Вот еще одна причина, почему Иван Тарасьевич вошел в мое правительство — от противовес Луке Мартыновичу, который получил слишком много власти и весь такой правильный исполнитель, что мне приходится награждать его и держать при себе.

В уме я все равно держу принцип, когда даже самые верный и вчерашние соратники могут затеять заговор. И это очень беспокоящий для меня вопрос. Единственно кому я вынужден доверять, так это Захарию Петровичу Ляпунову, но Тайному приказу нынче конкурент Приказ Внутренних дел, который возглавляет Дмитрий Пожарский. Тут и городская стража в подчинении у Дмитрия Ивановича, как и полки внутренней стражи.

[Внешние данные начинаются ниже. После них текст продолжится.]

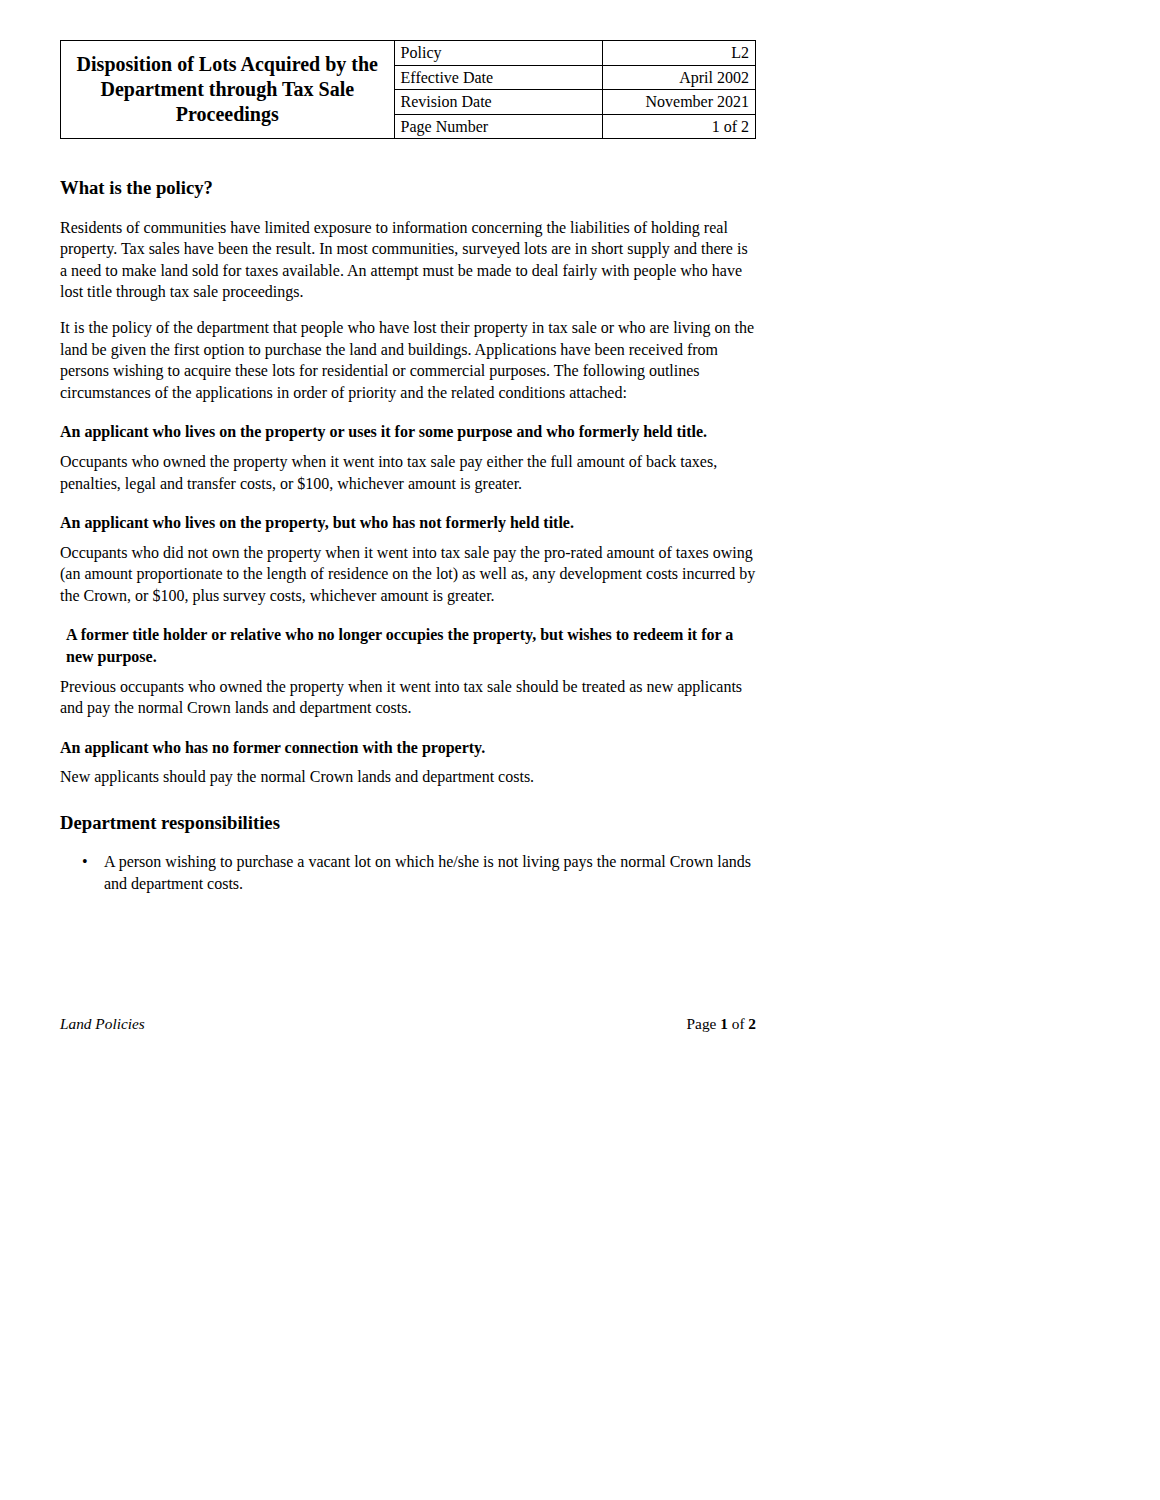| Disposition of Lots Acquired by the Department through Tax Sale Proceedings | Policy | L2 |
| Effective Date | April 2002 |
| Revision Date | November 2021 |
| Page Number | 1 of 2 |
What is the policy?
Residents of communities have limited exposure to information concerning the liabilities of holding real property. Tax sales have been the result. In most communities, surveyed lots are in short supply and there is a need to make land sold for taxes available. An attempt must be made to deal fairly with people who have lost title through tax sale proceedings.
It is the policy of the department that people who have lost their property in tax sale or who are living on the land be given the first option to purchase the land and buildings. Applications have been received from persons wishing to acquire these lots for residential or commercial purposes. The following outlines circumstances of the applications in order of priority and the related conditions attached:
An applicant who lives on the property or uses it for some purpose and who formerly held title.
Occupants who owned the property when it went into tax sale pay either the full amount of back taxes, penalties, legal and transfer costs, or $100, whichever amount is greater.
An applicant who lives on the property, but who has not formerly held title.
Occupants who did not own the property when it went into tax sale pay the pro-rated amount of taxes owing (an amount proportionate to the length of residence on the lot) as well as, any development costs incurred by the Crown, or $100, plus survey costs, whichever amount is greater.
A former title holder or relative who no longer occupies the property, but wishes to redeem it for a new purpose.
Previous occupants who owned the property when it went into tax sale should be treated as new applicants and pay the normal Crown lands and department costs.
An applicant who has no former connection with the property.
New applicants should pay the normal Crown lands and department costs.
Department responsibilities
A person wishing to purchase a vacant lot on which he/she is not living pays the normal Crown lands and department costs.
Land Policies
Page 1 of 2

— По зеркалам, фарфору и иным товарам имеется спад. Англичане и голландцы ладят уже свое и все меньше покупают. Увеличились продажи пеньки, парусины, карет, сахара. Сильно спрашивают о покупке оружия, — продолжал свой доклад Лука.

— Оружие можем уже продавать? Скажи, Михаил Васильевич! — спрашивал я у несменного своего главного военачальника Скопина-Шуйского.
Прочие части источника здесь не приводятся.